**EXERCISE:** Pull out every line in the items below that contains the string "story", copying each line in full.

**DATA EXTRACTS:**
--- START ---

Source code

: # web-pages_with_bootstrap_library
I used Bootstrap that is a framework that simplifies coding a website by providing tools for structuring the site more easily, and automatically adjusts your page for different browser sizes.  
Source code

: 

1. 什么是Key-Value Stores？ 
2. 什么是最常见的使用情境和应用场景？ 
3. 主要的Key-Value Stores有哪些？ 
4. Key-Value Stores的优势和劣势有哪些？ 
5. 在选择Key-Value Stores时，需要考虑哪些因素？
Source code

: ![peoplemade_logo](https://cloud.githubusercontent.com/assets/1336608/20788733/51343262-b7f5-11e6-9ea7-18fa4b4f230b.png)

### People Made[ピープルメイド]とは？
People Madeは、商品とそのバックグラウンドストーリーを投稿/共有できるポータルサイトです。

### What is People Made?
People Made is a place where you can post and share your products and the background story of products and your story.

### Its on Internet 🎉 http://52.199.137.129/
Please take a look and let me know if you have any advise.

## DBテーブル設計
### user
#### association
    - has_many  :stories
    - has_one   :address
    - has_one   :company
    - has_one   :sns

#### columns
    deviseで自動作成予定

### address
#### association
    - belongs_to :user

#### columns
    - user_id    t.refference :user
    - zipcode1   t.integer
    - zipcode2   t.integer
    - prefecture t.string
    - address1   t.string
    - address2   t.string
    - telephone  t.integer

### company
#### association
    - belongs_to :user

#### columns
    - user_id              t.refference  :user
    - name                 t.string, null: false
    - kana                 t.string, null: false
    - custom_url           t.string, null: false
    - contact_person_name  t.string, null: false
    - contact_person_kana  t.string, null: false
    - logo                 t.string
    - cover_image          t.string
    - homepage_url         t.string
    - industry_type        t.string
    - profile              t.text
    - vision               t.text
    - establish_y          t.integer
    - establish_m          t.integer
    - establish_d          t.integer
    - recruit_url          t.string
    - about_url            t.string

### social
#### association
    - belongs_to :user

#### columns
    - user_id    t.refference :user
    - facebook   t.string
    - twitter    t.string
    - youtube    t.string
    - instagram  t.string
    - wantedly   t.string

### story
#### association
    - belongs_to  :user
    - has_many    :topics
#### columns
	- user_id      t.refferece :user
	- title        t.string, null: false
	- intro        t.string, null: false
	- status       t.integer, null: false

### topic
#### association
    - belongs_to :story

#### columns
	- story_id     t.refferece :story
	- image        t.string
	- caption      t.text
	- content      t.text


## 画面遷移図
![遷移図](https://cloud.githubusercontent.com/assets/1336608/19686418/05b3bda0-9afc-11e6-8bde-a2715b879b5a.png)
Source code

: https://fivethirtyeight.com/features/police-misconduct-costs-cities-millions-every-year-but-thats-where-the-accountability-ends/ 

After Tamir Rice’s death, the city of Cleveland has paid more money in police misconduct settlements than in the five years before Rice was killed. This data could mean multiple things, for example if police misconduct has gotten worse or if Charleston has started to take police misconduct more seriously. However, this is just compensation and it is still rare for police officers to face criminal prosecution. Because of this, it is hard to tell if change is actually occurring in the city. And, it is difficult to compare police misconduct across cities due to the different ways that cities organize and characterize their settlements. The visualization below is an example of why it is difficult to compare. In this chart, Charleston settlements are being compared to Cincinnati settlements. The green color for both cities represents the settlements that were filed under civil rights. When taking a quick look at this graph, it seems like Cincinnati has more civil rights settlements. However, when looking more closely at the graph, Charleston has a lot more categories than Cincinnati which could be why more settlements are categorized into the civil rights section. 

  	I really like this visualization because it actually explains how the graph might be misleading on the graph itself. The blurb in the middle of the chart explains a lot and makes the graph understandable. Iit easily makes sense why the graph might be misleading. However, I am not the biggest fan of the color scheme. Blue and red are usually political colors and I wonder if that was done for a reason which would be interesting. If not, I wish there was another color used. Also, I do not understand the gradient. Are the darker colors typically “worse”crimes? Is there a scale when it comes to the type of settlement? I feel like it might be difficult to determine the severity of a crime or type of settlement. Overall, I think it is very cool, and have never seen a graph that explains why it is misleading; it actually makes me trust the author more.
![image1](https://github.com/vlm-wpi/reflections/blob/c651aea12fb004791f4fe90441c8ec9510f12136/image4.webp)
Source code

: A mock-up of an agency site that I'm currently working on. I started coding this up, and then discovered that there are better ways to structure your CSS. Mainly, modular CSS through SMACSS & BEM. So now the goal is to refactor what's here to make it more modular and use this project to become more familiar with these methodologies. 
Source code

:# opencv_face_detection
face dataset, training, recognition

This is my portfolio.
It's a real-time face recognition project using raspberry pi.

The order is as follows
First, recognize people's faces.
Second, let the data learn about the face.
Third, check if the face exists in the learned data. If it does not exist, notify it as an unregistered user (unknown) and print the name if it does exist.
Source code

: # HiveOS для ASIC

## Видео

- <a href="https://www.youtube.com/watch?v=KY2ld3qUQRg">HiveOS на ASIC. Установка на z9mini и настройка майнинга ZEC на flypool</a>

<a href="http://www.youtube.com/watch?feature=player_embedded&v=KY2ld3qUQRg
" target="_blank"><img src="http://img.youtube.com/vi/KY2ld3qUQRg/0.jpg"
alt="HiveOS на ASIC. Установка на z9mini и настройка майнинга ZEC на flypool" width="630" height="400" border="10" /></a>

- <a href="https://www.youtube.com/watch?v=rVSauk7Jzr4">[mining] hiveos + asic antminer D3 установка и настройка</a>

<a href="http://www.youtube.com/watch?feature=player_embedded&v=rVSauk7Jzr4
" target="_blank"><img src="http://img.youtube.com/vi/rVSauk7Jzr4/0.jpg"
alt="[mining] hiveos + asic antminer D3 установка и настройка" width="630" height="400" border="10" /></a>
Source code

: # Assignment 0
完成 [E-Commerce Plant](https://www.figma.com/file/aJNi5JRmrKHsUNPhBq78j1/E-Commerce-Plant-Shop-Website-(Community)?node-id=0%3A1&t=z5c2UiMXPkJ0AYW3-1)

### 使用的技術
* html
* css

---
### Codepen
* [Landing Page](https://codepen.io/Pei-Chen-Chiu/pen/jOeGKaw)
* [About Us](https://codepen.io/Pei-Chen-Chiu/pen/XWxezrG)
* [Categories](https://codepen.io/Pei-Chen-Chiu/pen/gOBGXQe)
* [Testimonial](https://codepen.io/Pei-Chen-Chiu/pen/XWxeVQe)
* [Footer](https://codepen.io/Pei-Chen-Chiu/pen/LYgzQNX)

--- END ---

**WORKED SOLUTION:**
People Made is a place where you can post and share your products and the background story of products and your story.
### story
    - belongs_to :story
	- story_id     t.refferece :story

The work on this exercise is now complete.